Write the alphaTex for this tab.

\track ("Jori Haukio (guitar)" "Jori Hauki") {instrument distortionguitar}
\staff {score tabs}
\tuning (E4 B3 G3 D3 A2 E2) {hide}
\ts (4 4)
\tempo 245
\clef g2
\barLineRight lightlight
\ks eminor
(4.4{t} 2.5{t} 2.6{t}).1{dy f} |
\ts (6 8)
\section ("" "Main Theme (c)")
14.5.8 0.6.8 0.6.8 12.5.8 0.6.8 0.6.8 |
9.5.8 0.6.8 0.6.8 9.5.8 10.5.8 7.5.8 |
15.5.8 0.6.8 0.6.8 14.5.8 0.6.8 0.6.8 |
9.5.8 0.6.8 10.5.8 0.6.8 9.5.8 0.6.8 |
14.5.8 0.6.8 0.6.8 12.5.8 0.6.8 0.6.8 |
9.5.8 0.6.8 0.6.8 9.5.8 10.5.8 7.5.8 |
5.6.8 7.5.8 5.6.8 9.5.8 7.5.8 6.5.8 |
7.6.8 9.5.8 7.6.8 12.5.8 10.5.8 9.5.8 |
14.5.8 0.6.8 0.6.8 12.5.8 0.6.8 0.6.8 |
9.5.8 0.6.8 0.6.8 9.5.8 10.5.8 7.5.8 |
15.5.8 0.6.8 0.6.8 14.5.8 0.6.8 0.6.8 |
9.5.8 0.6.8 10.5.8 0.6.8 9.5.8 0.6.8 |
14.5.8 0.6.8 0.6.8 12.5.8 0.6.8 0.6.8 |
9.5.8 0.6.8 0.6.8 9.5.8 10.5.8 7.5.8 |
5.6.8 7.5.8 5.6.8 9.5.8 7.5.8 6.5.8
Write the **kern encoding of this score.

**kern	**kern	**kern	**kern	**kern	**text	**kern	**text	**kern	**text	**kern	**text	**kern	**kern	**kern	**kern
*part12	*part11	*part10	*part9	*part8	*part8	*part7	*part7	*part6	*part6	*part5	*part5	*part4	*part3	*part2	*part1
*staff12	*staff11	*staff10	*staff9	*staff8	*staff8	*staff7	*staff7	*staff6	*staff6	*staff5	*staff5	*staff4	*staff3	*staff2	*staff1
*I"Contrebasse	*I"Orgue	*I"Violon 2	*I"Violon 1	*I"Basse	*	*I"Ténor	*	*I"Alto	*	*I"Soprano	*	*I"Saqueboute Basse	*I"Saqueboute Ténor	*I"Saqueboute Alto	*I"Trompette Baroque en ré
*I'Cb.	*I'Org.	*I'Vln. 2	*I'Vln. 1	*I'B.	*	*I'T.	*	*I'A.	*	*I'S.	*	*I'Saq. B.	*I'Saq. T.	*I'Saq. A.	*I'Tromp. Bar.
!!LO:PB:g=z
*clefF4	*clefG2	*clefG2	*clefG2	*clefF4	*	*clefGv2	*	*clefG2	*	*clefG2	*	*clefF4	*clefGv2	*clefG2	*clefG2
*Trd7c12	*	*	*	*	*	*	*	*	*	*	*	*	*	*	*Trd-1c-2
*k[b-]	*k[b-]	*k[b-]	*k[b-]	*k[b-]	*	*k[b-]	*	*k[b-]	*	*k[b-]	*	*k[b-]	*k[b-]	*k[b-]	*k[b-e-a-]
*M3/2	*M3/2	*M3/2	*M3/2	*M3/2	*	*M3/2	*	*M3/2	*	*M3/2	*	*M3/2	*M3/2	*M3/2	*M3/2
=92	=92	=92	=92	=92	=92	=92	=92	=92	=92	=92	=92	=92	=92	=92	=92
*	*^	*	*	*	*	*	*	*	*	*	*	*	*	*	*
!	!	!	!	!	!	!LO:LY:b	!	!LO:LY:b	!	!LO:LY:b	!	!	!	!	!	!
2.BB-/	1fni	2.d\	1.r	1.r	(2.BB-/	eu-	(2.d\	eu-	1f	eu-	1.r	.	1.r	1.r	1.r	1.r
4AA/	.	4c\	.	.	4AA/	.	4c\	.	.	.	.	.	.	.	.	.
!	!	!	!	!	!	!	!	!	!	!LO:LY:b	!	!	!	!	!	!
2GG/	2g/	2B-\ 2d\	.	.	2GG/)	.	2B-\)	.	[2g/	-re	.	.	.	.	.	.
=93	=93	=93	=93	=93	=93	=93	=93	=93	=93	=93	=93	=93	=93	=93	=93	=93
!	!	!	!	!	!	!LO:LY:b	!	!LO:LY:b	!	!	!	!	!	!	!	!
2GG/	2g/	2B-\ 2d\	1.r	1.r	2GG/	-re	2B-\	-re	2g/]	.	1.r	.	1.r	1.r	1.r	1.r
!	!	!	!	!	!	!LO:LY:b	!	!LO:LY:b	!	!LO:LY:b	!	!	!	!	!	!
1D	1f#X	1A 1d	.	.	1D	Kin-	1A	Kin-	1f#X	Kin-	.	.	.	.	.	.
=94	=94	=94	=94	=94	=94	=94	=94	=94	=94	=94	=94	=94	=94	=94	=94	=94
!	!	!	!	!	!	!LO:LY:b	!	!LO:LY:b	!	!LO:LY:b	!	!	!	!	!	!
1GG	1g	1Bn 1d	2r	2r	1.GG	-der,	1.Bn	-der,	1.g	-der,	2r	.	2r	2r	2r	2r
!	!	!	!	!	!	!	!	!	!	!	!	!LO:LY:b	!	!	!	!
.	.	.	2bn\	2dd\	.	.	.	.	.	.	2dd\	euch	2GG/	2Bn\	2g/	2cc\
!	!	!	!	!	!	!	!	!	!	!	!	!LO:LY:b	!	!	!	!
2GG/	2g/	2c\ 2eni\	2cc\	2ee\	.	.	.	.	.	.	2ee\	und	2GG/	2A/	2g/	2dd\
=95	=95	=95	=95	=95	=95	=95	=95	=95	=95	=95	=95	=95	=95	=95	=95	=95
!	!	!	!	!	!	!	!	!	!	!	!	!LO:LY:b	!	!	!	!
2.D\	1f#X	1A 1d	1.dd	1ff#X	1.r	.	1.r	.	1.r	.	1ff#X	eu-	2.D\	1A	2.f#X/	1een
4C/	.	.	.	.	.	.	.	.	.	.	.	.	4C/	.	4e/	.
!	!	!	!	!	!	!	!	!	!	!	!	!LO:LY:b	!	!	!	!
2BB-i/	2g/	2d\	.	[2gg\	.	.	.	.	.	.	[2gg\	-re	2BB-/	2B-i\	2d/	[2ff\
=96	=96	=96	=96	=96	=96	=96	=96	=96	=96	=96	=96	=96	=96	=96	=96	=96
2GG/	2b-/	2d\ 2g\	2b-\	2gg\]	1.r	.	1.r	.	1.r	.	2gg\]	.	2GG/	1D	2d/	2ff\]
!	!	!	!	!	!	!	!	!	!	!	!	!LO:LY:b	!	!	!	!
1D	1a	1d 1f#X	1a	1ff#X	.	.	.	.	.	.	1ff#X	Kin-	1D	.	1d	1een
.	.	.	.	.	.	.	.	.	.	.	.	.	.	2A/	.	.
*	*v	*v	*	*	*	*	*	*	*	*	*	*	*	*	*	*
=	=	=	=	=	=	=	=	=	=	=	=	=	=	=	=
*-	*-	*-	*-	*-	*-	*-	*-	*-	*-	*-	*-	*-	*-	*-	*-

══════

**Task statement**
Give all the lines above again with "Main Theme" replaced by "Opening Theme" wherever it occurs, leaving everything else unchanged.

**Exercise output**
Write the alphaTex for this tab.

\track ("Jori Haukio (guitar)" "Jori Hauki") {instrument distortionguitar}
\staff {score tabs}
\tuning (E4 B3 G3 D3 A2 E2) {hide}
\ts (4 4)
\tempo 245
\clef g2
\barLineRight lightlight
\ks eminor
(4.4{t} 2.5{t} 2.6{t}).1{dy f} |
\ts (6 8)
\section ("" "Opening Theme (c)")
14.5.8 0.6.8 0.6.8 12.5.8 0.6.8 0.6.8 |
9.5.8 0.6.8 0.6.8 9.5.8 10.5.8 7.5.8 |
15.5.8 0.6.8 0.6.8 14.5.8 0.6.8 0.6.8 |
9.5.8 0.6.8 10.5.8 0.6.8 9.5.8 0.6.8 |
14.5.8 0.6.8 0.6.8 12.5.8 0.6.8 0.6.8 |
9.5.8 0.6.8 0.6.8 9.5.8 10.5.8 7.5.8 |
5.6.8 7.5.8 5.6.8 9.5.8 7.5.8 6.5.8 |
7.6.8 9.5.8 7.6.8 12.5.8 10.5.8 9.5.8 |
14.5.8 0.6.8 0.6.8 12.5.8 0.6.8 0.6.8 |
9.5.8 0.6.8 0.6.8 9.5.8 10.5.8 7.5.8 |
15.5.8 0.6.8 0.6.8 14.5.8 0.6.8 0.6.8 |
9.5.8 0.6.8 10.5.8 0.6.8 9.5.8 0.6.8 |
14.5.8 0.6.8 0.6.8 12.5.8 0.6.8 0.6.8 |
9.5.8 0.6.8 0.6.8 9.5.8 10.5.8 7.5.8 |
5.6.8 7.5.8 5.6.8 9.5.8 7.5.8 6.5.8
Write the **kern encoding of this score.

**kern	**kern	**kern	**kern	**kern	**text	**kern	**text	**kern	**text	**kern	**text	**kern	**kern	**kern	**kern
*part12	*part11	*part10	*part9	*part8	*part8	*part7	*part7	*part6	*part6	*part5	*part5	*part4	*part3	*part2	*part1
*staff12	*staff11	*staff10	*staff9	*staff8	*staff8	*staff7	*staff7	*staff6	*staff6	*staff5	*staff5	*staff4	*staff3	*staff2	*staff1
*I"Contrebasse	*I"Orgue	*I"Violon 2	*I"Violon 1	*I"Basse	*	*I"Ténor	*	*I"Alto	*	*I"Soprano	*	*I"Saqueboute Basse	*I"Saqueboute Ténor	*I"Saqueboute Alto	*I"Trompette Baroque en ré
*I'Cb.	*I'Org.	*I'Vln. 2	*I'Vln. 1	*I'B.	*	*I'T.	*	*I'A.	*	*I'S.	*	*I'Saq. B.	*I'Saq. T.	*I'Saq. A.	*I'Tromp. Bar.
!!LO:PB:g=z
*clefF4	*clefG2	*clefG2	*clefG2	*clefF4	*	*clefGv2	*	*clefG2	*	*clefG2	*	*clefF4	*clefGv2	*clefG2	*clefG2
*Trd7c12	*	*	*	*	*	*	*	*	*	*	*	*	*	*	*Trd-1c-2
*k[b-]	*k[b-]	*k[b-]	*k[b-]	*k[b-]	*	*k[b-]	*	*k[b-]	*	*k[b-]	*	*k[b-]	*k[b-]	*k[b-]	*k[b-e-a-]
*M3/2	*M3/2	*M3/2	*M3/2	*M3/2	*	*M3/2	*	*M3/2	*	*M3/2	*	*M3/2	*M3/2	*M3/2	*M3/2
=92	=92	=92	=92	=92	=92	=92	=92	=92	=92	=92	=92	=92	=92	=92	=92
*	*^	*	*	*	*	*	*	*	*	*	*	*	*	*	*
!	!	!	!	!	!	!LO:LY:b	!	!LO:LY:b	!	!LO:LY:b	!	!	!	!	!	!
2.BB-/	1fni	2.d\	1.r	1.r	(2.BB-/	eu-	(2.d\	eu-	1f	eu-	1.r	.	1.r	1.r	1.r	1.r
4AA/	.	4c\	.	.	4AA/	.	4c\	.	.	.	.	.	.	.	.	.
!	!	!	!	!	!	!	!	!	!	!LO:LY:b	!	!	!	!	!	!
2GG/	2g/	2B-\ 2d\	.	.	2GG/)	.	2B-\)	.	[2g/	-re	.	.	.	.	.	.
=93	=93	=93	=93	=93	=93	=93	=93	=93	=93	=93	=93	=93	=93	=93	=93	=93
!	!	!	!	!	!	!LO:LY:b	!	!LO:LY:b	!	!	!	!	!	!	!	!
2GG/	2g/	2B-\ 2d\	1.r	1.r	2GG/	-re	2B-\	-re	2g/]	.	1.r	.	1.r	1.r	1.r	1.r
!	!	!	!	!	!	!LO:LY:b	!	!LO:LY:b	!	!LO:LY:b	!	!	!	!	!	!
1D	1f#X	1A 1d	.	.	1D	Kin-	1A	Kin-	1f#X	Kin-	.	.	.	.	.	.
=94	=94	=94	=94	=94	=94	=94	=94	=94	=94	=94	=94	=94	=94	=94	=94	=94
!	!	!	!	!	!	!LO:LY:b	!	!LO:LY:b	!	!LO:LY:b	!	!	!	!	!	!
1GG	1g	1Bn 1d	2r	2r	1.GG	-der,	1.Bn	-der,	1.g	-der,	2r	.	2r	2r	2r	2r
!	!	!	!	!	!	!	!	!	!	!	!	!LO:LY:b	!	!	!	!
.	.	.	2bn\	2dd\	.	.	.	.	.	.	2dd\	euch	2GG/	2Bn\	2g/	2cc\
!	!	!	!	!	!	!	!	!	!	!	!	!LO:LY:b	!	!	!	!
2GG/	2g/	2c\ 2eni\	2cc\	2ee\	.	.	.	.	.	.	2ee\	und	2GG/	2A/	2g/	2dd\
=95	=95	=95	=95	=95	=95	=95	=95	=95	=95	=95	=95	=95	=95	=95	=95	=95
!	!	!	!	!	!	!	!	!	!	!	!	!LO:LY:b	!	!	!	!
2.D\	1f#X	1A 1d	1.dd	1ff#X	1.r	.	1.r	.	1.r	.	1ff#X	eu-	2.D\	1A	2.f#X/	1een
4C/	.	.	.	.	.	.	.	.	.	.	.	.	4C/	.	4e/	.
!	!	!	!	!	!	!	!	!	!	!	!	!LO:LY:b	!	!	!	!
2BB-i/	2g/	2d\	.	[2gg\	.	.	.	.	.	.	[2gg\	-re	2BB-/	2B-i\	2d/	[2ff\
=96	=96	=96	=96	=96	=96	=96	=96	=96	=96	=96	=96	=96	=96	=96	=96	=96
2GG/	2b-/	2d\ 2g\	2b-\	2gg\]	1.r	.	1.r	.	1.r	.	2gg\]	.	2GG/	1D	2d/	2ff\]
!	!	!	!	!	!	!	!	!	!	!	!	!LO:LY:b	!	!	!	!
1D	1a	1d 1f#X	1a	1ff#X	.	.	.	.	.	.	1ff#X	Kin-	1D	.	1d	1een
.	.	.	.	.	.	.	.	.	.	.	.	.	.	2A/	.	.
*	*v	*v	*	*	*	*	*	*	*	*	*	*	*	*	*	*
=	=	=	=	=	=	=	=	=	=	=	=	=	=	=	=
*-	*-	*-	*-	*-	*-	*-	*-	*-	*-	*-	*-	*-	*-	*-	*-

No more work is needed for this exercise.